**EXERCISE OBJECTIVE:**
Copy each line in the items below that contains the string "orig", matching case exactly.

**Saved entries:**
__________

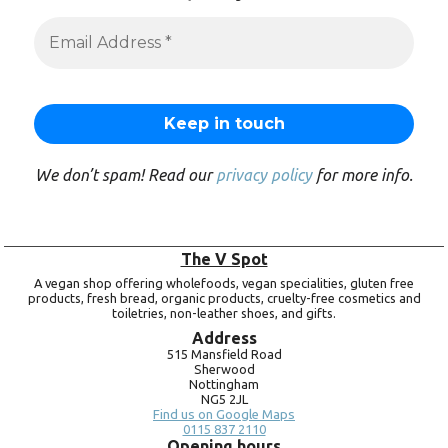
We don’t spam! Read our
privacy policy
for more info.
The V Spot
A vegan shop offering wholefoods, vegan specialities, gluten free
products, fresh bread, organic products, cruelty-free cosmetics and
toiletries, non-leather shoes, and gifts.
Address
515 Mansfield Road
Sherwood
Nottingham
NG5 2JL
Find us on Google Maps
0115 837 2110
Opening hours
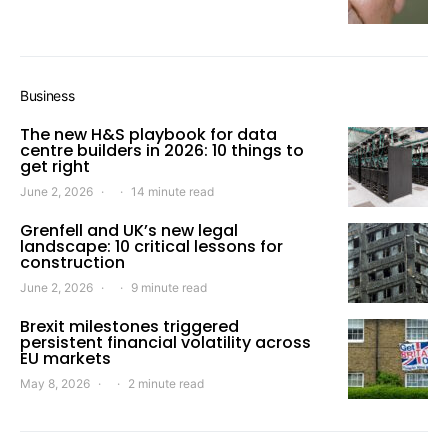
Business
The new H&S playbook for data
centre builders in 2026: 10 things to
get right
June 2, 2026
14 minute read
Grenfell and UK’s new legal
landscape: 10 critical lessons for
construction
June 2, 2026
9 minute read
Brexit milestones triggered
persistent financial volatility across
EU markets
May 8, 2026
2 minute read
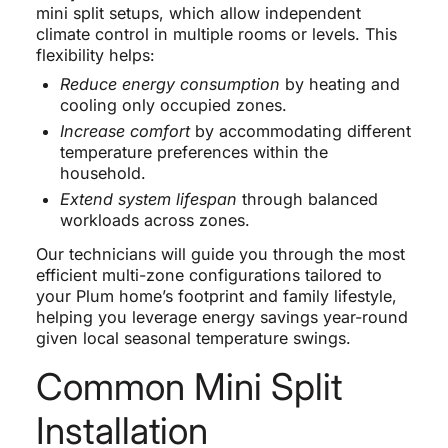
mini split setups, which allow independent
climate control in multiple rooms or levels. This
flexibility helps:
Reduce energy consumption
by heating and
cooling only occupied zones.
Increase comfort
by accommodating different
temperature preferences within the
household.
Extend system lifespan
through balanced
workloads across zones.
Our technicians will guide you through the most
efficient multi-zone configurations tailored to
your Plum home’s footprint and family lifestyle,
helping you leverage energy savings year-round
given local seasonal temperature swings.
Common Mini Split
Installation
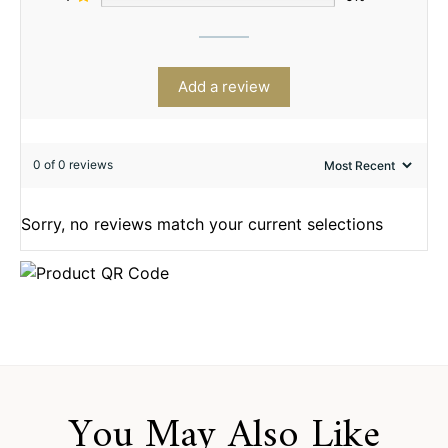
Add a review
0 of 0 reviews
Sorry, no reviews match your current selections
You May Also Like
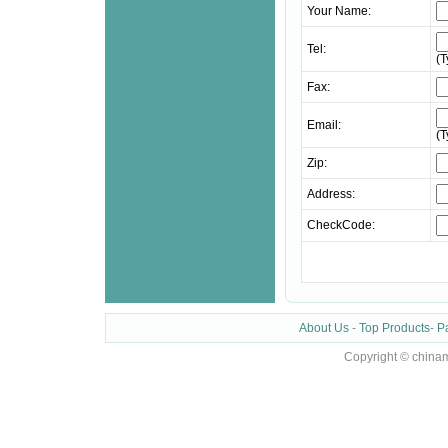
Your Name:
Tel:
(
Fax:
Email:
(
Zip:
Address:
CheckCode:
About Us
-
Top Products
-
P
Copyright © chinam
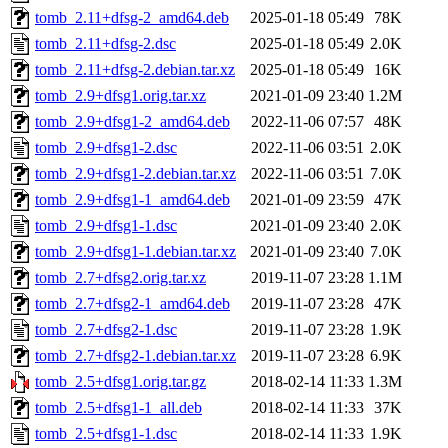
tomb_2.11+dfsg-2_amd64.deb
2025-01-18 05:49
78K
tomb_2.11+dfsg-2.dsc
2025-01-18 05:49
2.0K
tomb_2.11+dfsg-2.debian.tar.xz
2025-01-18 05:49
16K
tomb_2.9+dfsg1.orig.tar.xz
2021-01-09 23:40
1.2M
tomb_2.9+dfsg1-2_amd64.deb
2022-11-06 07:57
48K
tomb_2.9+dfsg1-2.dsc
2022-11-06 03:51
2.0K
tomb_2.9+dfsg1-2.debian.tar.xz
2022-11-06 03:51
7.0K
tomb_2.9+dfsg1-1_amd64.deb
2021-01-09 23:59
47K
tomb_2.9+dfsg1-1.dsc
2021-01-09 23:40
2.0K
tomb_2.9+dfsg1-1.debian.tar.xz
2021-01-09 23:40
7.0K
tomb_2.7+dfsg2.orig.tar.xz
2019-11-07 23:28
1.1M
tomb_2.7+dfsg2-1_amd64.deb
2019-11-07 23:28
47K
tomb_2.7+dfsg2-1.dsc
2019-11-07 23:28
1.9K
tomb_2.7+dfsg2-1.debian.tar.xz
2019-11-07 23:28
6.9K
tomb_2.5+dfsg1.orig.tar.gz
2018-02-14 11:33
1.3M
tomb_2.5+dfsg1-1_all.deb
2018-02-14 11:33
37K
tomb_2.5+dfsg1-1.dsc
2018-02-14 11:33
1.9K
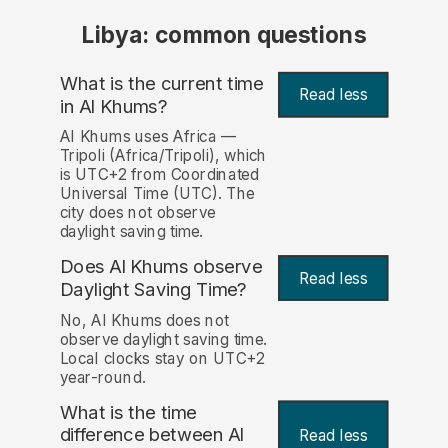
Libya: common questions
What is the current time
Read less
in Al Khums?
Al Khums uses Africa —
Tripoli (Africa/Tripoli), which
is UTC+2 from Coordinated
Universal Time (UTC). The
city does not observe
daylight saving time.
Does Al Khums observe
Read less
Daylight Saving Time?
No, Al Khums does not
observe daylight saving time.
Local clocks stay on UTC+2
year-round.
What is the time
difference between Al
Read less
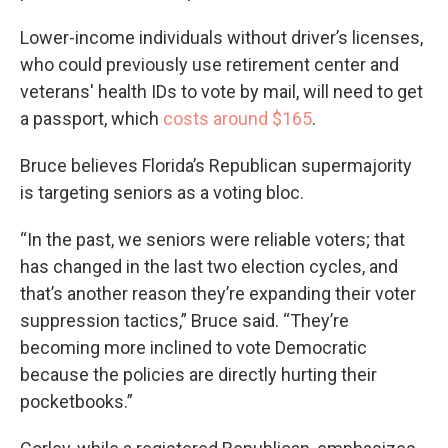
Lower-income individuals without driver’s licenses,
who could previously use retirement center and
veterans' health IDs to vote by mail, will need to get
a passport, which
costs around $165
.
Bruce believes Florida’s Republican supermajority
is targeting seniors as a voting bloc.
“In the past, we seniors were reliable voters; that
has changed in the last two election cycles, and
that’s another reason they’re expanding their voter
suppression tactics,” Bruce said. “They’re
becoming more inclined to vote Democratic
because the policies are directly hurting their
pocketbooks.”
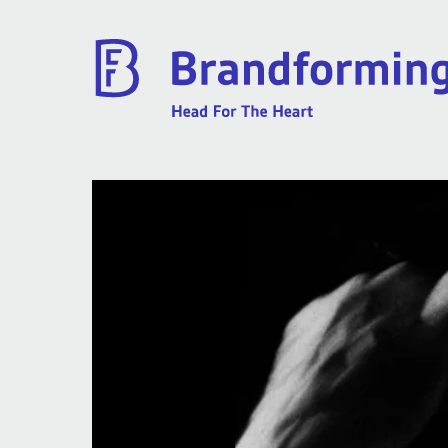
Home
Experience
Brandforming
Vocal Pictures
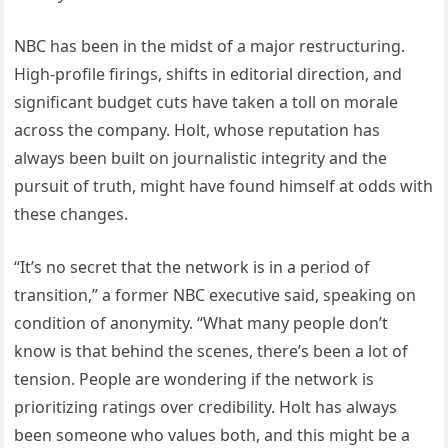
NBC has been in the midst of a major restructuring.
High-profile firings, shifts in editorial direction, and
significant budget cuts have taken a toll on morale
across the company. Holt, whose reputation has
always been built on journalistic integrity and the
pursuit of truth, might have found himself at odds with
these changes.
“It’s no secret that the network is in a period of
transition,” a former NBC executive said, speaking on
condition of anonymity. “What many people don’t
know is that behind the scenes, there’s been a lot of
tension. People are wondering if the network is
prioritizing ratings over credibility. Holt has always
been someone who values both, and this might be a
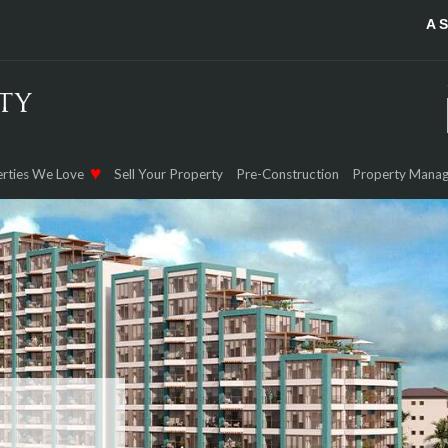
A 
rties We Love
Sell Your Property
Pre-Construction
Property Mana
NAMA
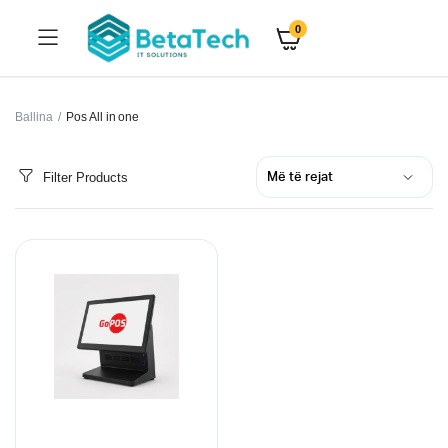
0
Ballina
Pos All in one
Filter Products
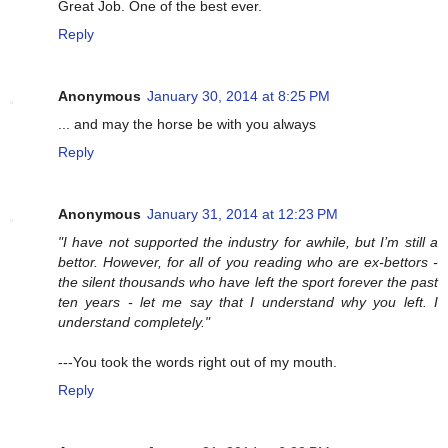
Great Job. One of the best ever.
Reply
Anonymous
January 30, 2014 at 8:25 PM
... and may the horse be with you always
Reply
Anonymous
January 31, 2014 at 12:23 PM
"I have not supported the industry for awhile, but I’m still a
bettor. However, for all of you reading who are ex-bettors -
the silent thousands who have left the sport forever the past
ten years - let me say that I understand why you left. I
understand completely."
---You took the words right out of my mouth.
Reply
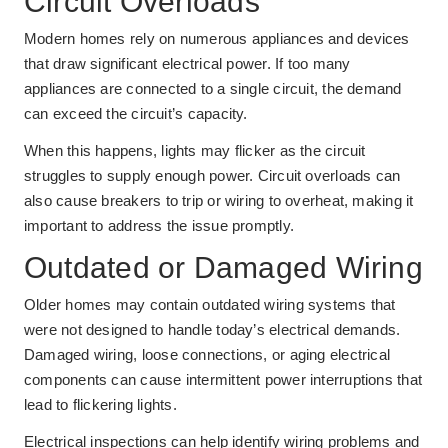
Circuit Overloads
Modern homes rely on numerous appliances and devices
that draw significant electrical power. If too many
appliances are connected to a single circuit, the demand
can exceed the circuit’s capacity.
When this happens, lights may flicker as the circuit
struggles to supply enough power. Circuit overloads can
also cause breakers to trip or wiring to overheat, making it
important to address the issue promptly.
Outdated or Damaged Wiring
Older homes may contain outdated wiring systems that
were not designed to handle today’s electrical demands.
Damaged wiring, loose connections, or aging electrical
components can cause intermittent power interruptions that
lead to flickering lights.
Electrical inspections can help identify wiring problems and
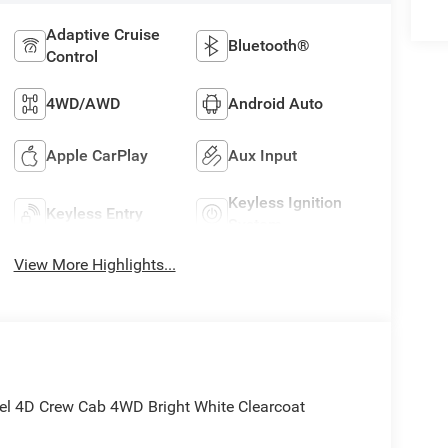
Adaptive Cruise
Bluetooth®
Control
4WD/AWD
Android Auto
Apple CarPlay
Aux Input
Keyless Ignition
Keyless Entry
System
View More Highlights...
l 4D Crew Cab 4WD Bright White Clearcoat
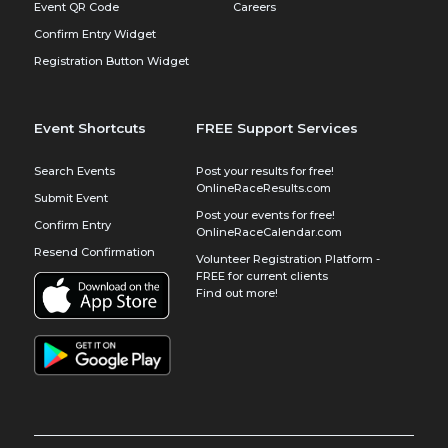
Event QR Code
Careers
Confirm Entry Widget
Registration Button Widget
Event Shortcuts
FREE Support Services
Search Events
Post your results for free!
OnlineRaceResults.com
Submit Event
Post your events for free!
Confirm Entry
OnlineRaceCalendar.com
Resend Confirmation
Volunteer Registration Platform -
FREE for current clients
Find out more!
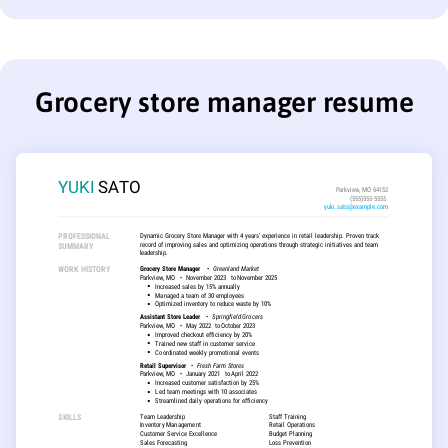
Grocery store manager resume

__________

**EXPECTED ANSWER:**
tomb_2.9+dfsg1.orig.tar.xz
tomb_2.7+dfsg2.orig.tar.xz
tomb_2.5+dfsg1.orig.tar.gz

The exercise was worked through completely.